Conspiracy Theories: An Irrelevant Distraction
March 21, 2008 12:00 am Leave your thoughtsThousands again marched for peace on Saturday to mark five years since the start of the ground invasion stage of the war in Iraq, and to show solidarity with the victims of Israel’s brutal siege of Gaza. One disappointing aspect of the demonstration was the surprising prevalence of a certain type of banner, whose general tone can best be conveyed by direct quotation: “Jew Sharon Crashes Twin Towers (sic)”, “9/11 Google Building 7 Smoking Gun”, “9/11 Was An Inside Job”. This, it would seem, is the downside of the peace movement’s much-celebrated heterogeneity – the total absence of a party line allows certain mindless elements a disproportionate influence in terms of shaping the visible messages of the demonstration, with potentially disastrous consequences with regard to public perception of the peace movement.
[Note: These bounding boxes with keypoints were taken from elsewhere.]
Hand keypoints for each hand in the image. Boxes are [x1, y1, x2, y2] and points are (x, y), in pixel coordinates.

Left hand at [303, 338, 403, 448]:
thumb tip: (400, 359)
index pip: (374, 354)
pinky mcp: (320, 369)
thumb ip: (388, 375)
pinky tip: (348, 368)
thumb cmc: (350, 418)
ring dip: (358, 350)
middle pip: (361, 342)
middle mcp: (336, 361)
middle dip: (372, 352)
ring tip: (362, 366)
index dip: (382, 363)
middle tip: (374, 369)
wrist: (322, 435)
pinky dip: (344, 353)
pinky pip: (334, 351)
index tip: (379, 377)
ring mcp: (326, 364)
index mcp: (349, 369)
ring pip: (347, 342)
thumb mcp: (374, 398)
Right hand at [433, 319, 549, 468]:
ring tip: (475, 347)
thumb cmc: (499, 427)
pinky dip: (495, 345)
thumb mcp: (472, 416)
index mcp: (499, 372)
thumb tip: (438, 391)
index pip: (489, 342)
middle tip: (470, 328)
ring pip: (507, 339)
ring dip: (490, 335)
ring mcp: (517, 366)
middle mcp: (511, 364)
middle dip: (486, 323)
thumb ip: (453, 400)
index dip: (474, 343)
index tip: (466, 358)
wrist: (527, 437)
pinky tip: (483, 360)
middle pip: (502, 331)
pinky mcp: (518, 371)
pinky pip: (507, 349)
Leaving aside for one moment the merits of the case – in this writer’s view, the conspiracy theories are at best implausible – it is reasonably clear that the overwhelming majority of anti-war campaigners do not believe that the terrorist attacks of September 11th 2001 were carried out directly by the United States government, and accordingly these banners had no place in the peace demonstration. It is regrettable enough that the demonstration, though well-attended and highly significant, has predictably received relatively little coverage in the mainstream press. There is absolutely no need to compound this by providing the enemies of the peace movement with the opportunity to forge, with regard to such coverage as is afforded, a link in the public conscience between the peace movement as a whole and the childish paranoia of ill-conceived conspiracy theories.
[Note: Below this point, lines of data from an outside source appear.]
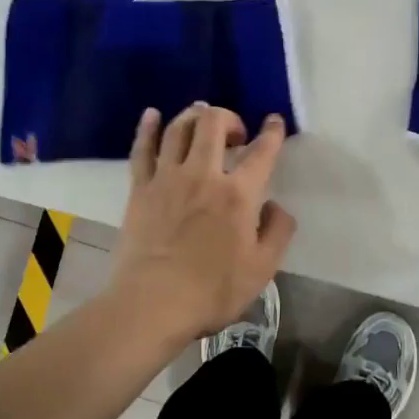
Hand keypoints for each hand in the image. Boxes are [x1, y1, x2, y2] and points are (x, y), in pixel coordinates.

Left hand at [109, 103, 296, 342]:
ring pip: (178, 128)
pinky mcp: (140, 189)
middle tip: (235, 134)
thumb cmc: (212, 291)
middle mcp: (203, 175)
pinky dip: (147, 127)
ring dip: (194, 116)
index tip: (274, 122)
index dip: (272, 132)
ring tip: (202, 118)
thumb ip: (278, 231)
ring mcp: (167, 178)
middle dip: (228, 117)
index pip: (262, 152)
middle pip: (213, 124)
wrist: (152, 304)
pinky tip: (152, 115)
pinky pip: (142, 149)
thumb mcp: (263, 268)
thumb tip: (275, 205)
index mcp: (238, 194)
In any case the conspiracy theorists, clouded in their judgement by a mixture of fear and admiration for big government, have rather missed the point. For there is, with regard to the present wars in the Middle East, a quite plain conspiracy in place, the truth of which is attested to by an overwhelming mountain of evidence.
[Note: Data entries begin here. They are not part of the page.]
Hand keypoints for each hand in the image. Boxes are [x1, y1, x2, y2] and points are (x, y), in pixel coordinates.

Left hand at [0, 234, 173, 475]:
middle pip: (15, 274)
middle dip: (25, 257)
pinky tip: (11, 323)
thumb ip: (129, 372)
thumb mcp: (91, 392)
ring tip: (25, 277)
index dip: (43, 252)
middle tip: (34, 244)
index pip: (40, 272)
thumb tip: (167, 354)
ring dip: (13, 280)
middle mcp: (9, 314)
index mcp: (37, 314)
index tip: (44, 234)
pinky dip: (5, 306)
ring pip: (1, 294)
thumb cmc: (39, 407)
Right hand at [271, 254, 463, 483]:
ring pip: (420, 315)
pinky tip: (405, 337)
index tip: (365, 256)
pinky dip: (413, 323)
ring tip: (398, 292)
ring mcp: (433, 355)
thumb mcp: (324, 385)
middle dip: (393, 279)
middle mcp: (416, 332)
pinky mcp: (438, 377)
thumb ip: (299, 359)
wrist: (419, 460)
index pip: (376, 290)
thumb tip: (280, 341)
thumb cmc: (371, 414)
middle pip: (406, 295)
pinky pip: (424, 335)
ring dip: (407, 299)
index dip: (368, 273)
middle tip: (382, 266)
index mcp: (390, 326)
The vast conspiracy of imperialism – the collusion between government, financiers, big business and arms manufacturers, alongside a jingoistic press financed by key vested interests – is evidenced beyond any hint of a doubt, and is far greater in scope and menace than any one-off act of state sponsored domestic terrorism. It is all too easily capable of effecting its destructive purpose without recourse to “inside jobs”. The contribution of these conspiracy theorists, whose ill-considered and largely unsubstantiated bleatings are all the more offensive for being, from time to time, tinged with shades of racial hatred, serves only to discredit a peace movement which, though powerful, has quite enough enemies and obstacles to deal with at present.